• PROBLEM REQUIREMENTS
Before you return the lines below, strip out any images and keep every word as written.

• SUPPLIED ENTRIES
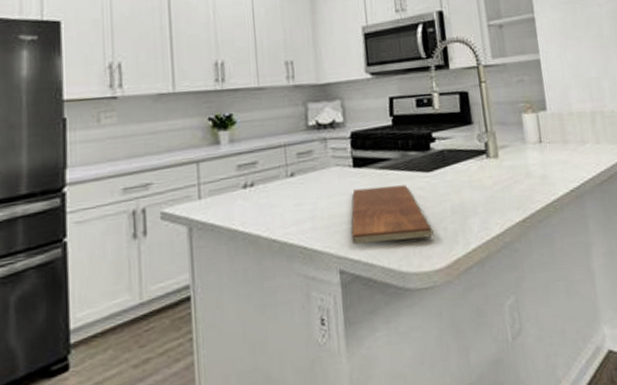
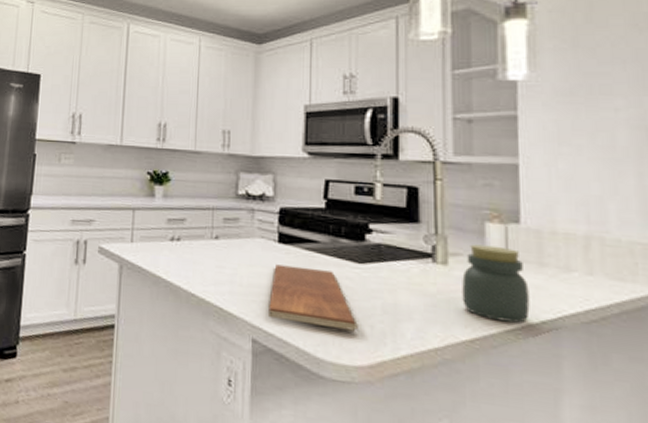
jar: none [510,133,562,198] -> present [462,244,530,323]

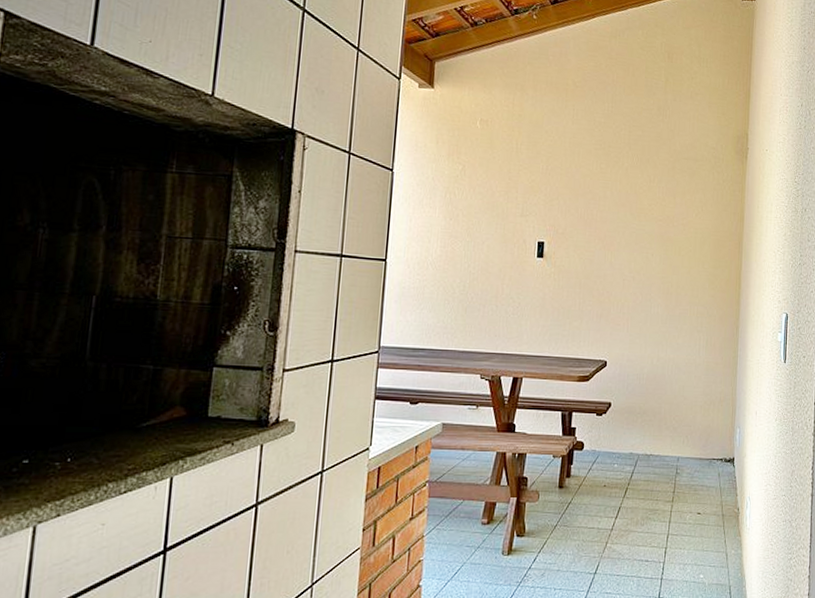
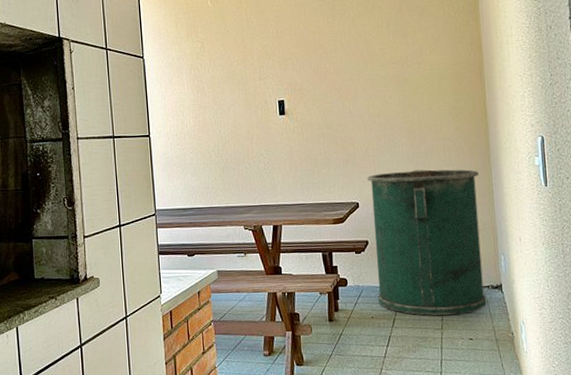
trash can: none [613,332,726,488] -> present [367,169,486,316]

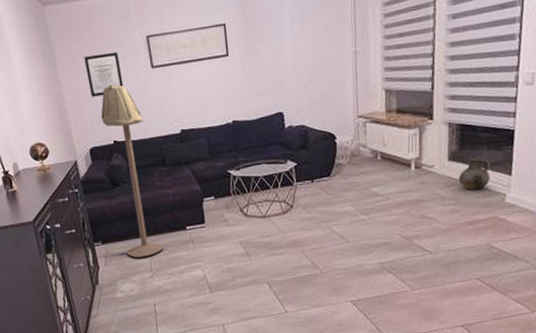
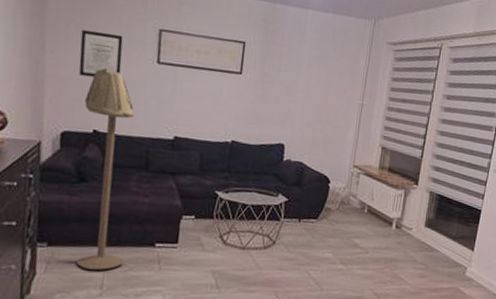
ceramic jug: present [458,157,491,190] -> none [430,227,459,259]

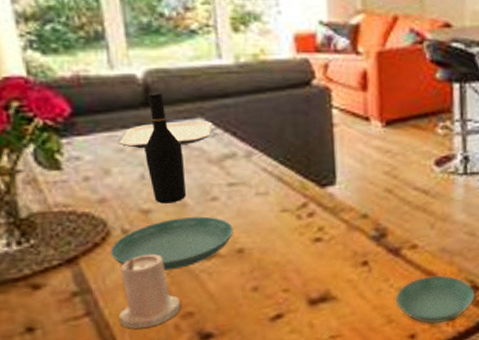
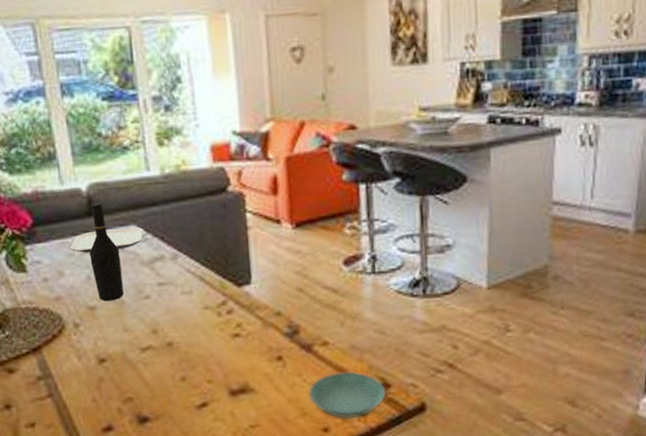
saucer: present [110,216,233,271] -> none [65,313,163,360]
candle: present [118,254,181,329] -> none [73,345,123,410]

• RESPONSE TO THIS EXERCISE
jar: none [510,133,562,198] -> present [462,244,530,323]

trash can: none [613,332,726,488] -> present [367,169,486,316]

ceramic jug: present [458,157,491,190] -> none [430,227,459,259]

saucer: present [110,216,233,271] -> none [65,313,163,360]
candle: present [118,254,181,329] -> none [73,345,123,410]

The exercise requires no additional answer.